<<<<

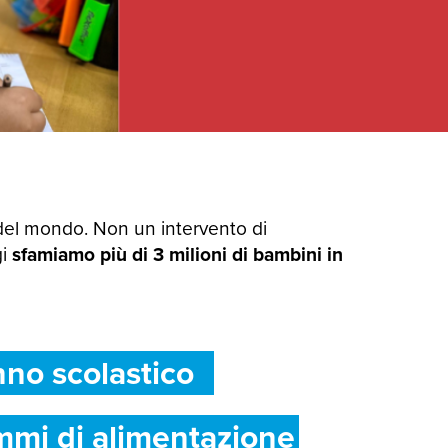
del mondo. Non un intervento di
gi
sfamiamo più di 3 milioni di bambini in
nno scolastico
mmi di alimentazione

>>>>

◆ **PROBLEM DETAILS**: Please output every line of the listing's text as a JSON list of strings, one string per line, with blank lines and the pictures left out.

◆ **REPLY**:
[
  "del mondo. Non un intervento di",
  "gi",
  "sfamiamo più di 3 milioni di bambini in",
  "nno scolastico",
  "mmi di alimentazione"
]